Hi,
On Fri, 26 Oct 2007, Tomash Brechko wrote:
> It was already said that instead of disallowing all optimization with
> volatile, the optimization itself may be made a bit differently.
> Besides, the concern that it will hurt performance at large is a bit
> far-stretched. You still may speculatively store to automatic var for
> which address was never taken, and this alone covers 50%--80% of
> cases.
Both, the assessment of far-stretchedness and these numbers seem to be
invented ad hoc. The latter is irrelevant (it's not interesting how many
cases there are, but how important those cases which occur are, for some
metric, let's say performance). And the former isn't true, i.e. the
concern is not far-stretched. For 456.hmmer for instance it is crucial
that this transformation happens, the basic situation looks like so:
int f(int M, int *mc, int *mpp, int *tpmm, int *ip, int *tpim, int *dpp,
int *tpdm, int xmb, int *bp, int *ms)
{
int k, sc;
for (k = 1; k <= M; k++)
{
mc[k] = mpp[k-1] + tpmm[k-1];
if ((sc = ip[k-1] + tpim[k-1]) > mc[k]) mc[k] = sc;
if ((sc = dpp[k-1] + tpdm[k-1]) > mc[k]) mc[k] = sc;
if ((sc = xmb + bp[k]) > mc[k]) mc[k] = sc;
mc[k] += ms[k];
}
}
Here the conditional stores to mc[k] are better be implemented as
conditional moves, otherwise you loose about 25% performance on some
platforms. See PR27313, for which I implemented this transformation on
the tree level. A similar transformation happens already since much
longer time by the RTL if-cvt. All of these are currently completely
valid transformations, so they could only be redefined as invalid by some
other memory model. Such other memory model has to take into account the
performance implications, which do exist. Contrary to what some
proponents of a different model claim. Certainly some suggestions for
another memory model look quite similar to considering all non-automatic
objects as volatile, at which point the question should be allowed why not
simply using 'volatile'.
> Only globals, or locals which address was passed to some
> function, should be treated specially. Also, for the case
>
> void
> f(int set_v, int *v)
> {
> if (set_v)
> *v = 1;
> }
>
> there's no load-maybe_update-store optimization, so there won't be
> slowdown for such cases also (BTW, how this case is different from
> when v is global?).
The difference is, that 'v' might be zero, hence *v could trap, hence it
can't be moved out of its control region. If you somehow could determine
that *v can't trap (e.g. by having a dominating access to it already) then
the transformation will be done.
Ciao,
Michael.

* [Tasks and exercises]:
A - Please transcribe the compiler optimization reply from "Both, the assessment" up to and including "(k = 1; k <= M; k++)".
B - Using the compiler optimization reply, decide whether each statement agrees with it. Answer yes or no and quote the deciding words. (i) Without conditional moves for the stores to mc[k], about 25% performance can be lost on some platforms. (ii) For PR27313 the transformation was implemented at the RTL level. (iii) The store through *v cannot be moved out of its control region because v might be zero.
C - According to the compiler optimization reply, for which benchmark is it crucial that the transformation happens?

* [Provided records]:

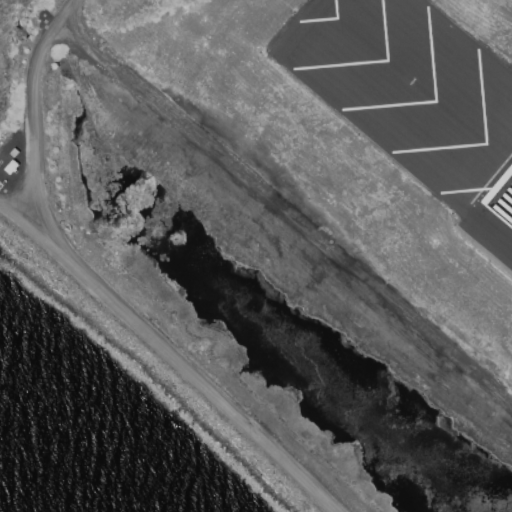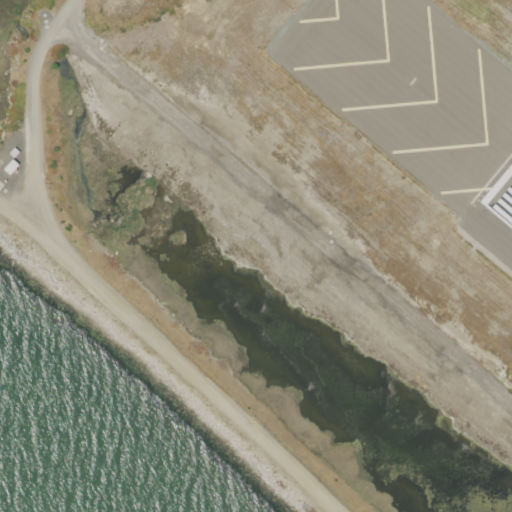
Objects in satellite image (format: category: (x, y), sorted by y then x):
airport: (281, 228)
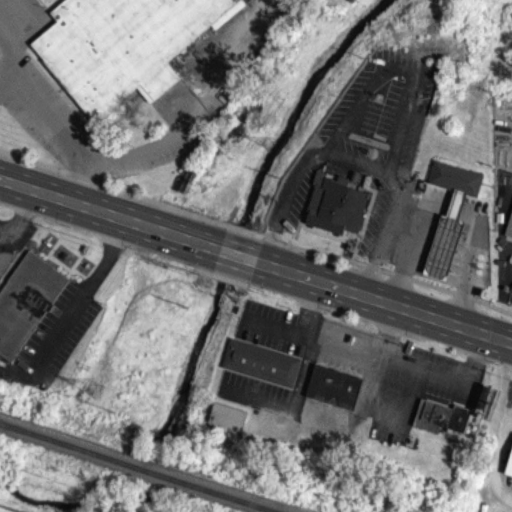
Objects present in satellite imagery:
building: (121, 45)
building: (123, 49)
road: (4, 59)
road: (373, 79)
flagpole: (64, 91)
parking lot: (370, 137)
power tower: (268, 142)
road: (155, 152)
road: (72, 178)
building: (453, 184)
building: (454, 184)
road: (112, 190)
road: (285, 201)
building: (334, 208)
building: (333, 210)
road: (388, 210)
road: (110, 211)
road: (16, 219)
building: (508, 230)
building: (508, 232)
road: (243, 237)
gas station: (444, 244)
building: (444, 245)
road: (390, 253)
road: (236, 261)
road: (387, 278)
road: (81, 296)
building: (25, 305)
building: (25, 307)
road: (382, 308)
building: (259, 369)
power tower: (92, 389)
building: (332, 393)
road: (427, 404)
road: (481, 419)
building: (439, 422)
building: (225, 423)
building: (439, 424)
railway: (141, 467)
building: (509, 471)
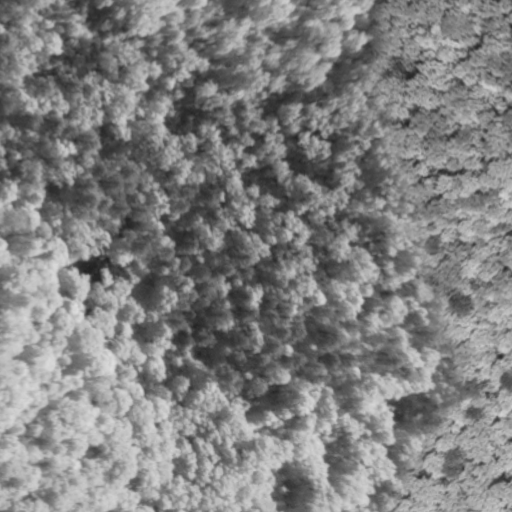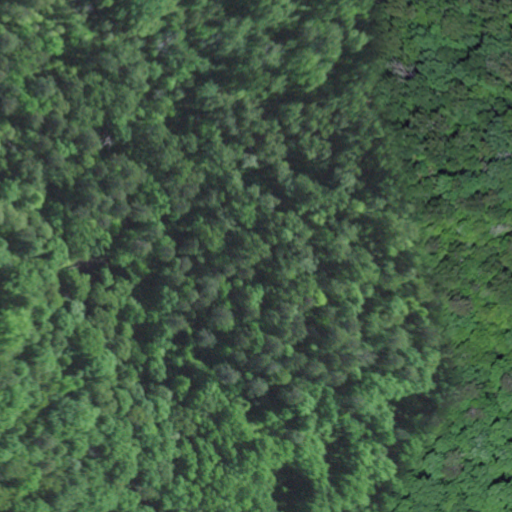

* [Solution set]:
A -
Both, the assessment of far-stretchedness and these numbers seem to be
invented ad hoc. The latter is irrelevant (it's not interesting how many
cases there are, but how important those cases which occur are, for some
metric, let's say performance). And the former isn't true, i.e. the
concern is not far-stretched. For 456.hmmer for instance it is crucial
that this transformation happens, the basic situation looks like so:
int f(int M, int *mc, int *mpp, int *tpmm, int *ip, int *tpim, int *dpp,
int *tpdm, int xmb, int *bp, int *ms)
{
int k, sc;
for (k = 1; k <= M; k++)

B -
(i) Yes: "otherwise you loose about 25% performance on some platforms."
(ii) No: "See PR27313, for which I implemented this transformation on the tree level."
(iii) Yes: "The difference is, that 'v' might be zero, hence *v could trap, hence it can't be moved out of its control region."

C - 456.hmmer